■ Given data

◇ ◇ ◇ ◇ ◇

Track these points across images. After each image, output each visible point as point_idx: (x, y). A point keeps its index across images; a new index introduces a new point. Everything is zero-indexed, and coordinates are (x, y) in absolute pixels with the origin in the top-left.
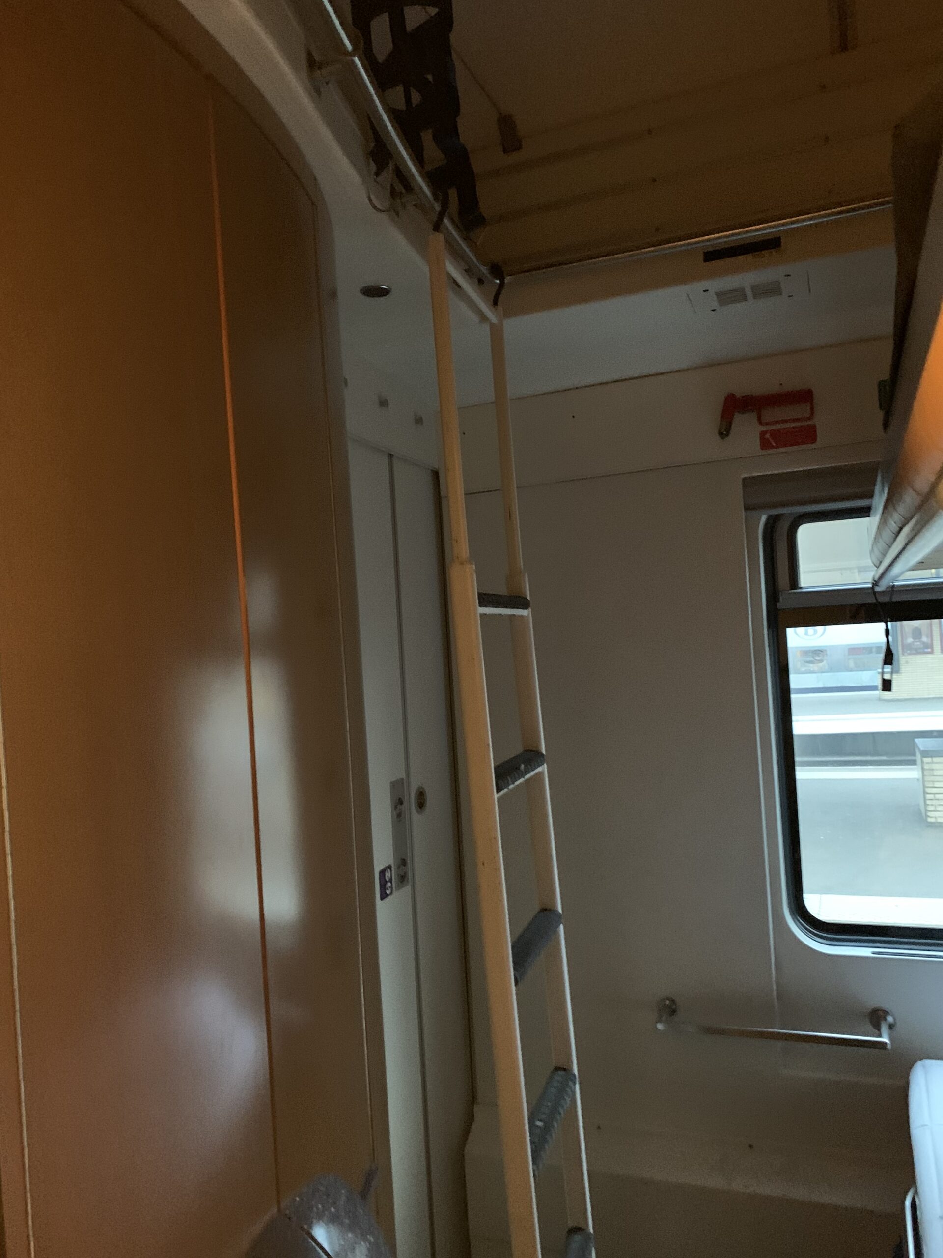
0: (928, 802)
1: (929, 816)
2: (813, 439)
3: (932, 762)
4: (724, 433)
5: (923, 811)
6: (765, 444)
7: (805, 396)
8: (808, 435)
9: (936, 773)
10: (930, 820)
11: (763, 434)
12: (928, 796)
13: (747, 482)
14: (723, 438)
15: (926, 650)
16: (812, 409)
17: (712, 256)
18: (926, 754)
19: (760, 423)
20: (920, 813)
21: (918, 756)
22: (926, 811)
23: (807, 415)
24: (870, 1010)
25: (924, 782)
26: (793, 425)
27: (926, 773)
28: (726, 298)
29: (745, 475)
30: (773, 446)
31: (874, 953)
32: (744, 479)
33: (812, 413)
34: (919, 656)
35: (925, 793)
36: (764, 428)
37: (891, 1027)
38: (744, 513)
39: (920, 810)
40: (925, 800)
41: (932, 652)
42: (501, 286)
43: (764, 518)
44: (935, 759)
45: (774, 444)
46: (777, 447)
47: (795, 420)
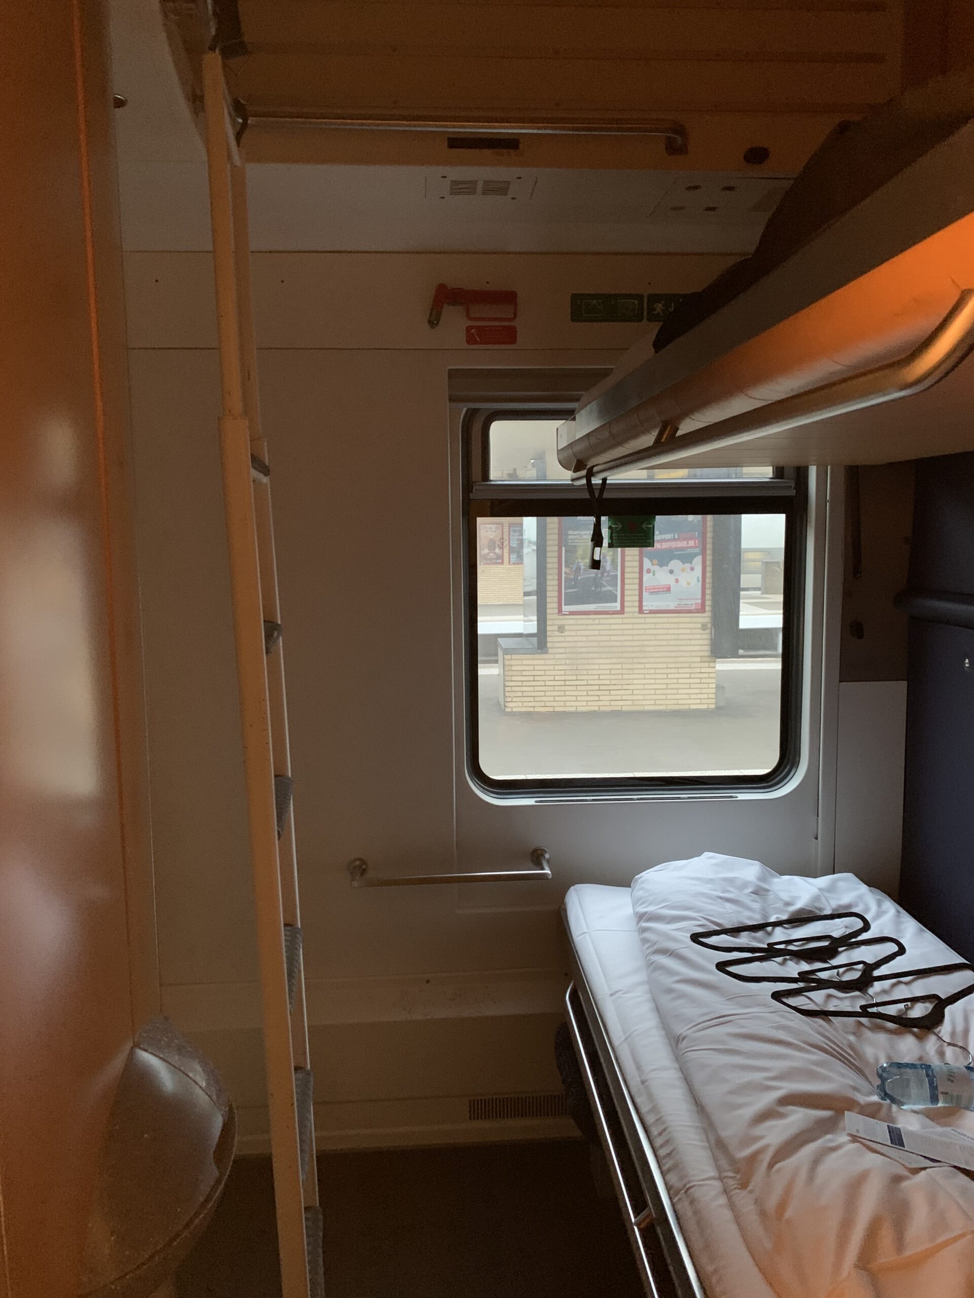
0: (507, 694)
1: (507, 707)
2: (513, 341)
3: (511, 659)
4: (433, 322)
5: (502, 703)
6: (470, 340)
7: (509, 298)
8: (509, 335)
9: (514, 668)
10: (508, 710)
11: (469, 329)
12: (507, 689)
13: (452, 374)
14: (432, 327)
15: (498, 561)
16: (516, 309)
17: (455, 142)
18: (507, 651)
19: (469, 318)
20: (498, 703)
21: (500, 653)
22: (505, 701)
23: (511, 316)
24: (531, 850)
25: (504, 675)
26: (498, 324)
27: (506, 668)
28: (459, 188)
29: (450, 368)
30: (477, 341)
31: (536, 802)
32: (450, 370)
33: (515, 315)
34: (493, 566)
35: (505, 686)
36: (470, 323)
37: (548, 861)
38: (448, 404)
39: (498, 702)
40: (504, 691)
41: (502, 563)
42: (245, 125)
43: (465, 410)
44: (514, 657)
45: (478, 340)
46: (480, 343)
47: (496, 319)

◇ ◇ ◇ ◇ ◇

■ What is needed
Format the data above as a Markdown table with the columns "Row" and "Entry," starting with the first line and going on through the line containing "28: (459, 188)". Number the rows, skip blank lines, and leave the pictures out.

■ Answer section
| Row | Entry |
|---|---|
| 1 | Track these points across images. After each image, output each visible point as point_idx: (x, y). A point keeps its index across images; a new index introduces a new point. Everything is zero-indexed, and coordinates are (x, y) in absolute pixels with the origin in the top-left. |
| 2 | 0: (928, 802) |
| 3 | 1: (929, 816) |
| 4 | 2: (813, 439) |
| 5 | 3: (932, 762) |
| 6 | 4: (724, 433) |
| 7 | 5: (923, 811) |
| 8 | 6: (765, 444) |
| 9 | 7: (805, 396) |
| 10 | 8: (808, 435) |
| 11 | 9: (936, 773) |
| 12 | 10: (930, 820) |
| 13 | 11: (763, 434) |
| 14 | 12: (928, 796) |
| 15 | 13: (747, 482) |
| 16 | 14: (723, 438) |
| 17 | 15: (926, 650) |
| 18 | 16: (812, 409) |
| 19 | 17: (712, 256) |
| 20 | 18: (926, 754) |
| 21 | 19: (760, 423) |
| 22 | 20: (920, 813) |
| 23 | 21: (918, 756) |
| 24 | 22: (926, 811) |
| 25 | 23: (807, 415) |
| 26 | 24: (870, 1010) |
| 27 | 25: (924, 782) |
| 28 | 26: (793, 425) |
| 29 | 27: (926, 773) |
| 30 | 28: (726, 298) |
| 31 | 29: (745, 475) |
| 32 | 30: (773, 446) |
| 33 | 31: (874, 953) |
| 34 | 32: (744, 479) |
| 35 | 33: (812, 413) |
| 36 | 34: (919, 656) |
| 37 | 35: (925, 793) |
| 38 | 36: (764, 428) |
| 39 | 37: (891, 1027) |
| 40 | 38: (744, 513) |
| 41 | 39: (920, 810) |
| 42 | 40: (925, 800) |
| 43 | 41: (932, 652) |
| 44 | 42: (501, 286) |
| 45 | 43: (764, 518) |
| 46 | 44: (935, 759) |
| 47 | 45: (774, 444) |
| 48 | 46: (777, 447) |
| 49 | 47: (795, 420) |
| 50 | 0: (507, 694) |
| 51 | 1: (507, 707) |
| 52 | 2: (513, 341) |
| 53 | 3: (511, 659) |
| 54 | 4: (433, 322) |
| 55 | 5: (502, 703) |
| 56 | 6: (470, 340) |
| 57 | 7: (509, 298) |
| 58 | 8: (509, 335) |
| 59 | 9: (514, 668) |
| 60 | 10: (508, 710) |
| 61 | 11: (469, 329) |
| 62 | 12: (507, 689) |
| 63 | 13: (452, 374) |
| 64 | 14: (432, 327) |
| 65 | 15: (498, 561) |
| 66 | 16: (516, 309) |
| 67 | 17: (455, 142) |
| 68 | 18: (507, 651) |
| 69 | 19: (469, 318) |
| 70 | 20: (498, 703) |
| 71 | 21: (500, 653) |
| 72 | 22: (505, 701) |
| 73 | 23: (511, 316) |
| 74 | 24: (531, 850) |
| 75 | 25: (504, 675) |
| 76 | 26: (498, 324) |
| 77 | 27: (506, 668) |
| 78 | 28: (459, 188) |